With the inclusion of four Bogotá eateries in the list of Latin America’s 50 top restaurants published by the British magazine Restaurant, the Colombian capital establishes itself as one of the region’s gastronomic paradises. Here we set out the reasons why Bogotá is the ideal place for lovers of good food.
Bogotá offers an increasingly wide range of flavors encompassing Colombian, international and fusion cuisine, which has converted the city into one of Latin America’s major emerging culinary hotspots.
This is borne out of the 50 Best list in 2014 by the prestigious British magazine Restaurant, which ranked four restaurants (Criterión, Harry Sasson, El Cielo and Leo, Cocina y Cava) among the best restaurants in Latin America.
Below are more reasons why, when it comes to gastronomy, Bogotá is part of the answer.

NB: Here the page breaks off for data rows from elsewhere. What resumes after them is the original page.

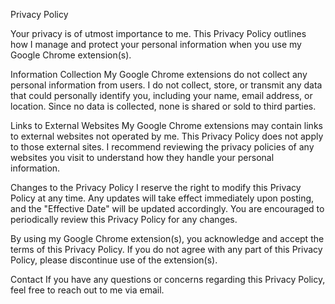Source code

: Privacy Policy

Your privacy is of utmost importance to me. This Privacy Policy outlines how I manage and protect your personal information when you use my Google Chrome extension(s).

Information Collection
My Google Chrome extensions do not collect any personal information from users. I do not collect, store, or transmit any data that could personally identify you, including your name, email address, or location. Since no data is collected, none is shared or sold to third parties.

Links to External Websites
My Google Chrome extensions may contain links to external websites not operated by me. This Privacy Policy does not apply to those external sites. I recommend reviewing the privacy policies of any websites you visit to understand how they handle your personal information.

Changes to the Privacy Policy
I reserve the right to modify this Privacy Policy at any time. Any updates will take effect immediately upon posting, and the "Effective Date" will be updated accordingly. You are encouraged to periodically review this Privacy Policy for any changes.

By using my Google Chrome extension(s), you acknowledge and accept the terms of this Privacy Policy. If you do not agree with any part of this Privacy Policy, please discontinue use of the extension(s).

Contact
If you have any questions or concerns regarding this Privacy Policy, feel free to reach out to me via email.
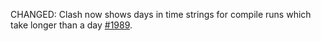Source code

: CHANGED: Clash now shows days in time strings for compile runs which take longer than a day [#1989](https://github.com/clash-lang/clash-compiler/compare/issue-1989).
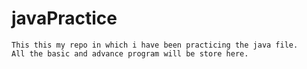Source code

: # javaPractice
	This this my repo in which i have been practicing the java file.
	All the basic and advance program will be store here.

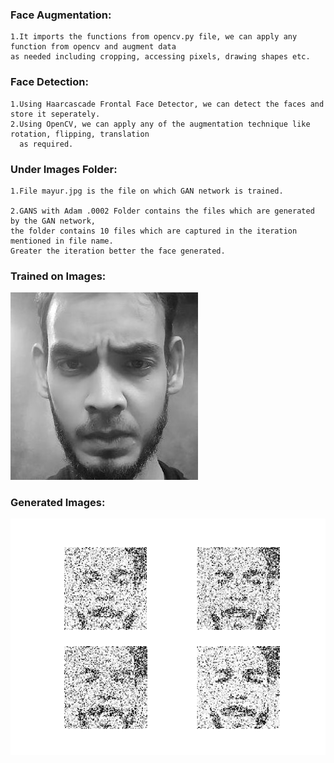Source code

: ### Face Augmentation:
    1.It imports the functions from opencv.py file, we can apply any function from opencv and augment data 
    as needed including cropping, accessing pixels, drawing shapes etc.

### Face Detection:
    1.Using Haarcascade Frontal Face Detector, we can detect the faces and store it seperately.
    2.Using OpenCV, we can apply any of the augmentation technique like rotation, flipping, translation
      as required.

### Under Images Folder:
  
    1.File mayur.jpg is the file on which GAN network is trained.
  
    2.GANS with Adam .0002 Folder contains the files which are generated by the GAN network, 
    the folder contains 10 files which are captured in the iteration mentioned in file name. 
    Greater the iteration better the face generated.
    
    
### Trained on Images:   
 
 ![alt text](https://github.com/Mayurji/Computer-Vision/blob/master/Generate%20Face%20from%20Faces%20Using%20GANS%20and%20OpenCV/images/mayur.jpg "Trained on Images")
 
### Generated Images:
 
 
 ![alt text](https://github.com/Mayurji/Computer-Vision/blob/master/Generate%20Face%20from%20Faces%20Using%20GANS%20and%20OpenCV/images/GANS%20with%20Adam%20.0002/9950.png "Generated Images")
  

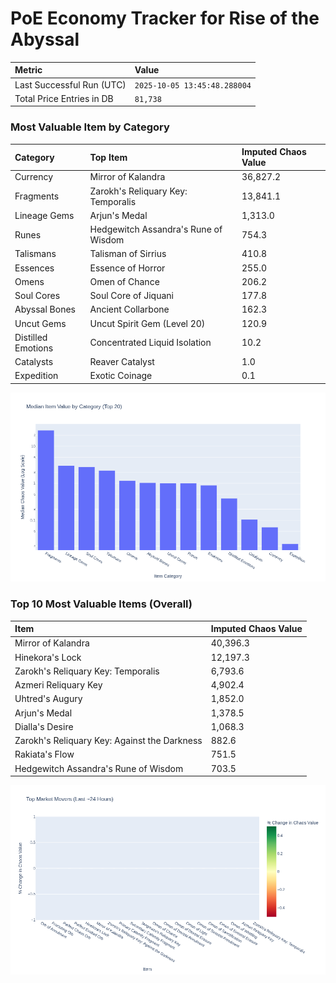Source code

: # PoE Economy Tracker for Rise of the Abyssal

<!-- START_MAINTENANCE -->
| Metric | Value |
|:---|:---|
| Last Successful Run (UTC) | `2025-10-05 13:45:48.288004` |
| Total Price Entries in DB | `81,738` |

<!-- END_MAINTENANCE -->

<!-- START_DATAFRAME_DEBUG -->
<!-- END_DATAFRAME_DEBUG -->

<!-- START_CATEGORY_ANALYSIS -->
### Most Valuable Item by Category
| Category | Top Item | Imputed Chaos Value |
| :--- | :--- | :--- |
| Currency | Mirror of Kalandra | 36,827.2 |
| Fragments | Zarokh's Reliquary Key: Temporalis | 13,841.1 |
| Lineage Gems | Arjun's Medal | 1,313.0 |
| Runes | Hedgewitch Assandra's Rune of Wisdom | 754.3 |
| Talismans | Talisman of Sirrius | 410.8 |
| Essences | Essence of Horror | 255.0 |
| Omens | Omen of Chance | 206.2 |
| Soul Cores | Soul Core of Jiquani | 177.8 |
| Abyssal Bones | Ancient Collarbone | 162.3 |
| Uncut Gems | Uncut Spirit Gem (Level 20) | 120.9 |
| Distilled Emotions | Concentrated Liquid Isolation | 10.2 |
| Catalysts | Reaver Catalyst | 1.0 |
| Expedition | Exotic Coinage | 0.1 |


![Category Analysis Chart](charts/category_analysis.png)
<!-- END_ANALYSIS -->

<!-- START_ANALYSIS -->
### Top 10 Most Valuable Items (Overall)
| Item | Imputed Chaos Value |
| :--- | :--- |
| Mirror of Kalandra | 40,396.3 |
| Hinekora's Lock | 12,197.3 |
| Zarokh's Reliquary Key: Temporalis | 6,793.6 |
| Azmeri Reliquary Key | 4,902.4 |
| Uhtred's Augury | 1,852.0 |
| Arjun's Medal | 1,378.5 |
| Dialla's Desire | 1,068.3 |
| Zarokh's Reliquary Key: Against the Darkness | 882.6 |
| Rakiata's Flow | 751.5 |
| Hedgewitch Assandra's Rune of Wisdom | 703.5 |


![Market Movers Chart](charts/market_movers.png)
<!-- END_ANALYSIS -->
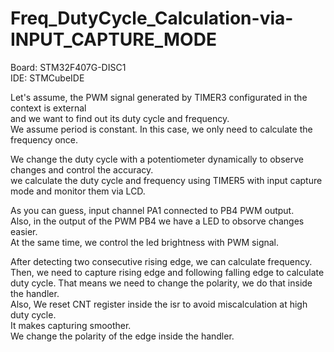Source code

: # Freq_DutyCycle_Calculation-via-INPUT_CAPTURE_MODE
Board: STM32F407G-DISC1                          
IDE: STMCubeIDE                                                              

Let's assume, the PWM signal generated by TIMER3 configurated  in the context is external                                
and we want to find out its duty cycle and frequency.                                                    
We assume period is constant. In this case, we only need to calculate the frequency once.                                            
                                                                                                    
We change the duty cycle with a potentiometer dynamically to observe changes and control the accuracy.                
we calculate the duty cycle  and frequency using TIMER5 with input capture mode and monitor them via LCD.                                      

As you can guess, input channel PA1 connected to PB4 PWM output.                                        
Also, in the output of the PWM PB4 we have a LED to obsorve changes easier.                                
At the same time, we control the led brightness with PWM signal.

After detecting two consecutive rising edge, we can calculate frequency.                                
Then, we need to capture rising edge and following falling edge to calculate duty cycle.
That means we need to change the polarity, we do that inside the handler.                
Also, We reset CNT register inside the isr to avoid miscalculation at high duty cycle.                                                  
It makes capturing smoother.                                    
We change the polarity of the edge inside the handler.                    

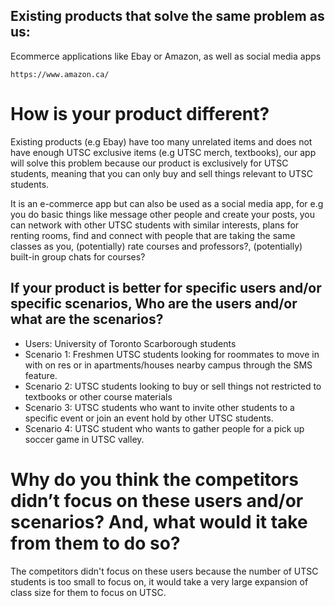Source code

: ## Existing products that solve the same problem as us:
   Ecommerce applications like Ebay or Amazon, as well as social media apps
    
    https://www.amazon.ca/

# How is your product different?

Existing products (e.g Ebay) have too many unrelated items and does not have enough UTSC exclusive items (e.g UTSC merch, textbooks), our app will solve this problem because our product is exclusively for UTSC students, meaning that you can only buy and sell things relevant to UTSC students.

It is an e-commerce app but can also be used as a social media app, for e.g you do basic things like message other people and create your posts, you can network with other UTSC students with similar interests, plans for renting rooms, find and connect with people that are taking the same classes as you, (potentially) rate courses and professors?, (potentially) built-in group chats for courses?

## If your product is better for specific users and/or specific scenarios, Who are the users and/or what are the scenarios? 
   - Users: University of Toronto Scarborough students
   - Scenario 1: Freshmen UTSC students looking for roommates to move in with on res or in apartments/houses nearby campus through the SMS feature.
   - Scenario 2: UTSC students looking to buy or sell things not restricted to textbooks or other course materials
   - Scenario 3: UTSC students who want to invite other students to a specific event or join an event hold by other UTSC students.
   - Scenario 4: UTSC student who wants to gather people for a pick up soccer game in UTSC valley.

# Why do you think the competitors didn’t focus on these users and/or scenarios? And, what would it take from them to do so?
The competitors didn't focus on these users because the number of UTSC students is too small to focus on, it would take a very large expansion of class size for them to focus on UTSC.

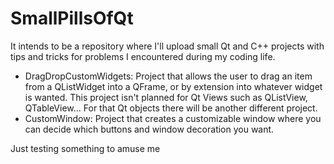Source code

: # SmallPillsOfQt

It intends to be a repository where I'll upload small Qt and C++ projects with tips and tricks for problems I encountered during my coding life.

- DragDropCustomWidgets: Project that allows the user to drag an item from a QListWidget into a QFrame, or by extension into whatever widget is wanted. This project isn't planned for Qt Views such as QListView, QTableView... For that Qt objects there will be another different project.
- CustomWindow: Project that creates a customizable window where you can decide which buttons and window decoration you want.

Just testing something to amuse me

Areas Dedicated to Good Food
Bogotá’s best restaurants are concentrated in five parts of the city: the G Zone, which is found between Calles 68 and 71 and Carreras 7 and 4; the C Zone in the Historic Downtown area; the T Zone, between Calles 83 and 84 on Carrera 12; around Usaquén Plaza; the M Zone, in the Macarena neighborhood. (You may also like to read: Colombian “food” slang)
The culinary festivals
Those who visit the city in August can attend the Bogotá Wine and Food Festival and the Alimentarte Food Festival, two events that continually offer the chance to enjoy the best of local cuisine, attend talks by experts and taste menus by world-renowned chefs such as Gastón Acurio and Fernando Trocca.
Flavors That Take Over the World
As well as making the list of the 50 best Latin American restaurants on numerous occasions, Bogotá’s eateries have been recognized for their quality in magazines such as Forbes, Condé Nast Traveler and CNN Travel. (You may also like to read: Gastronomy, an opportunity for tourism in Colombia)
Moreover, the talents of Juan Manuel Barrientos, owner of El Cielo, and brothers Jorge and Mark Rausch, who own Criterión and Bistronomy, have opened doors to the exclusive gastronomic circuit in cities like Miami and Panama City.
And as if that wasn’t enough, in 2013, Bogotá chef Harry Sasson took the flavors of Club Colombia, one of his flagship restaurants, to the prestigious Intercontinental Hotel in London.
(You may also like to read: Colombia’s tastiest street snacks)
Home of World-Class Chefs
The growth of Bogota’s gastronomic sector has drawn the attention of respected chefs like Gastón Acurio from Peru and Paco Roncero from Spain, who have opened their own restaurants in the Colombian capital. (You may also like to read: 10 key ingredients in colombian cooking)
Colombia is taking off as a culinary destination because our flavors capture hearts and always leave fond memories. It is for this and many more reasons that, when talking about gastronomy, The Answer is Colombia.